Mostra Meeting In oculis Facta

Per immergersi e capire una delle mostre più affascinanti del Meeting di quest’anno, In oculis facta. Il ruolo dell’immagine nella conoscenza scientifica, bisogna partire dalla citazione di Teilhard de Chardin riportata in grande su una delle pareti: «La storia della scienza naturale può essere riassunta come l’elaborazione di occhi sempre più perfetti entro un cosmo nel quale c’è sempre qualcosa di più da vedere».

Il lavoro che c’è dietro a un’immagine scientifica

In un tempo in cui il mantra “lo dice la scienza” viene usato per mettere a tacere ogni discussione e la parola degli esperti è spacciata come definitiva e inappellabile, ribadire che c’è sempre qualcosa di più da vedere non è banale esercizio retorico. La mostra, a cura di Euresis e Camplus, non ha la classica struttura delle mostre del Meeting, non ci sono visite che partono ogni quarto d’ora, non ha un vero inizio e una fine specifica, invita e avvolge il visitatore – all’inizio un po’ spaesato – cercando di fargli capire cosa significa lavorare con le immagini scientifiche. Raccontano che l’idea è nata quando la Nasa stava per lanciare il telescopio James Webb nello spazio: quale immagine del cosmo ci avrebbe restituito?

Dietro a questa domanda di tutti c’è un lavoro che pochi conoscono: anni di studi, preparazioni e tentativi per ottenere una riproduzione fotografica che aiuti a conoscere un po’ di più. Ci sono tredici enormi pannelli che circondano chi entra nella mostra con immagini più o meno note: il bosone di Higgs, la foto del primo buco nero, la nebulosa di Orione, le cellule del corpo umano, le radiografie, i neutrini che da galassie lontane attraversano i ghiacci dell’Antartide. Microcosmo e macrocosmo sono oggi sempre più conoscibili di un tempo grazie alla tecnologia, eppure c’è qualcosa che unisce i disegni della natura fatti dall’uomo fin dall’antichità e la foto dell’ammasso di galassie MACS J1149.6+2223 in cui, nello stesso “scatto” si vedono tre momenti differenti della fine di una supernova, e che ha permesso di confermare il fenomeno delle lenti gravitazionali: da sempre l’uomo ha bisogno di vedere per conoscere meglio la realtà. 
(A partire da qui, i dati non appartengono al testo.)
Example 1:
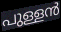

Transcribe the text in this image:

പുള്ളൻ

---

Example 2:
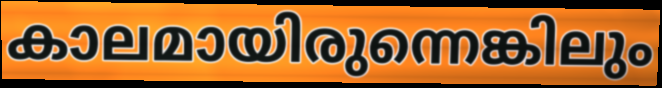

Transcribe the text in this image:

കാലമായിരുന്നെങ്കിലും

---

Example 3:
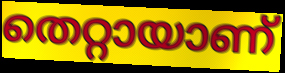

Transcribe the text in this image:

തെറ്റായാണ്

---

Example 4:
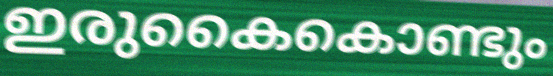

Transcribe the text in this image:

ഇരുകൈകൊണ്ടും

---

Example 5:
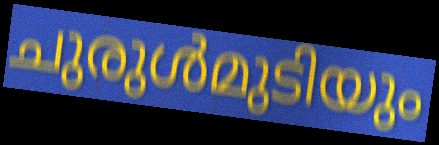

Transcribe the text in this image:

ചുരുൾമുടിയും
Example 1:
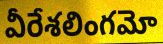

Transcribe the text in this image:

వీరేశలింగమో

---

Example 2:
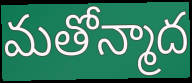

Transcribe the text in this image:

మతోన్మాద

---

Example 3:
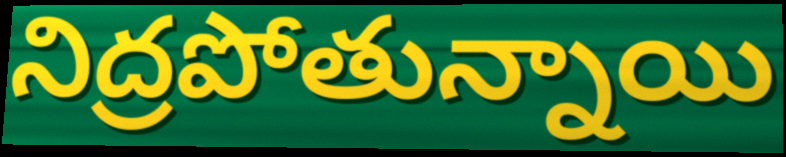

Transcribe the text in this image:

నిద్రపోతున్నాయి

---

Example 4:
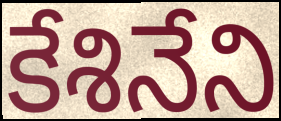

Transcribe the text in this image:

కేశినేని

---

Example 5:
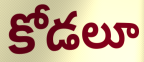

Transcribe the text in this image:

కోడలూ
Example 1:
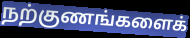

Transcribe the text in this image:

நற்குணங்களைக்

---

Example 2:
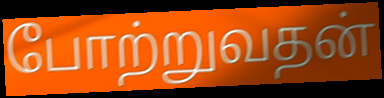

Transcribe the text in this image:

போற்றுவதன்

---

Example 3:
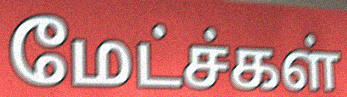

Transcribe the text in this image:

மேட்ச்கள்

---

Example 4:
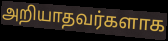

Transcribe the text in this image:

அறியாதவர்களாக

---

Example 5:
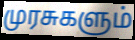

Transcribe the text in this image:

முரசுகளும்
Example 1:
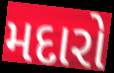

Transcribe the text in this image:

મદારો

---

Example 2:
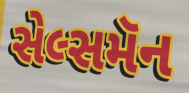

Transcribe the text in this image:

સેલ્સમૅન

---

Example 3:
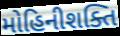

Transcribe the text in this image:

મોહિનીશક્તિ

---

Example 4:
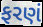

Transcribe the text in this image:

ફરણં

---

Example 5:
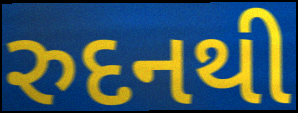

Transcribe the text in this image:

રુદનથી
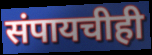
संपायचीही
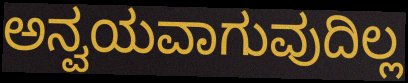
ಅನ್ವಯವಾಗುವುದಿಲ್ಲ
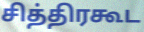
சித்திரகூட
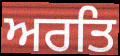
ਅਰਤਿ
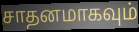
சாதனமாகவும்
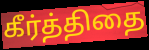
கீர்த்திதை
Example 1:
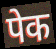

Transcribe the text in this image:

पेक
L’esigenza di raffigurare il mondo che ci circonda

«Da dove nasce», si chiedono gli ideatori della mostra, «questa nostra esigenza di raffigurare il mondo che ci circonda? Fino a che punto essa è costitutiva della nostra possibilità di conoscere e qual è la sua funzione?». In oculis facta non ha il problema di chiudere la questione con una risposta rassicurante, ma lascia delle domande aperte, rilancia, racconta – ad esempio attraverso lo stupore di chi quelle immagini le ha realizzate per la prima volta – che la conoscenza non si esaurisce, che la tecnologia è al servizio dell’uomo, il quale resta il soggetto principale, banalmente perché sceglie cosa selezionare e cosa no, cosa esaltare e cosa no, cosa approfondire e cosa lasciare inesplorato.
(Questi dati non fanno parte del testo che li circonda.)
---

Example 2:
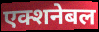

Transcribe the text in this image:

एक्शनेबल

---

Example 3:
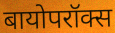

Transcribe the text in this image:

बायोपरॉक्स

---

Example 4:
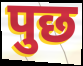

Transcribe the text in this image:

पुछ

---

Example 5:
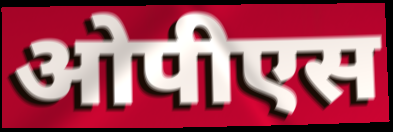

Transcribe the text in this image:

ओपीएस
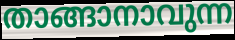
താങ്ങാനാവുന്ന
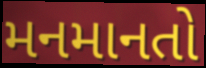
મનમાનતો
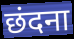
छंदना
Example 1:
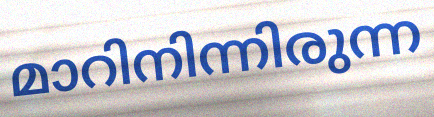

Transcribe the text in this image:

മാറിനിന്നിരുന്ന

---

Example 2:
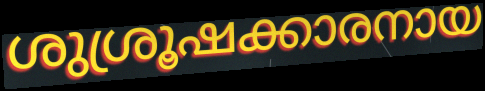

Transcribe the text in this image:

ശുശ്രൂഷക്കാരനായ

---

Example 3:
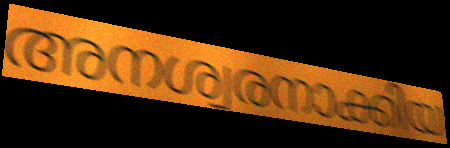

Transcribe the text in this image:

അനശ്വരനാക്കിയ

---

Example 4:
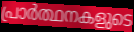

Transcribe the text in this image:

പ്രാർത്ഥനകളുടെ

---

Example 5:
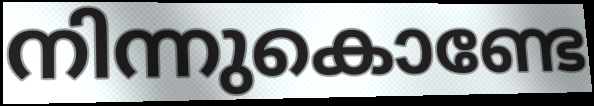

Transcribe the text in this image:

നിന്നുകൊണ്ടേ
Vedere per credere, vedere per capire meglio, vedere per confermare e andare più a fondo, vedere per curare: la sezione dedicata alla medicina mostra benissimo l’importanza delle immagini per le diagnosi e le cure. Che cos’è l’uomo, che dagli scarabocchi sulle pareti nella preistoria oggi “fotografa” le particelle elementari e le scale cosmiche, eppure non conosce di cosa è fatto il 95,1 per cento dell’Universo?

«Nella mia esperienza», ha detto nel 1986 il premio Nobel per la Chimica John Polanyi, «la scienza è un’impresa appassionata. Basti pensare a Leonardo da Vinci che, da osservatore scientifico meticoloso, contempla con appassionata meraviglia il feto nel grembo materno. Ciò che ha visto ed espresso nei suoi disegni anatomici non è soltanto una catalogazione di elementi ma un’unità di forme, una sinfonia di sfere […]. Ci vuole coraggio per essere un innovatore sia nell’arte che nella scienza. Entrambe le discipline esigono che si esca dal letargo e si guardi il mondo come se fosse la prima volta».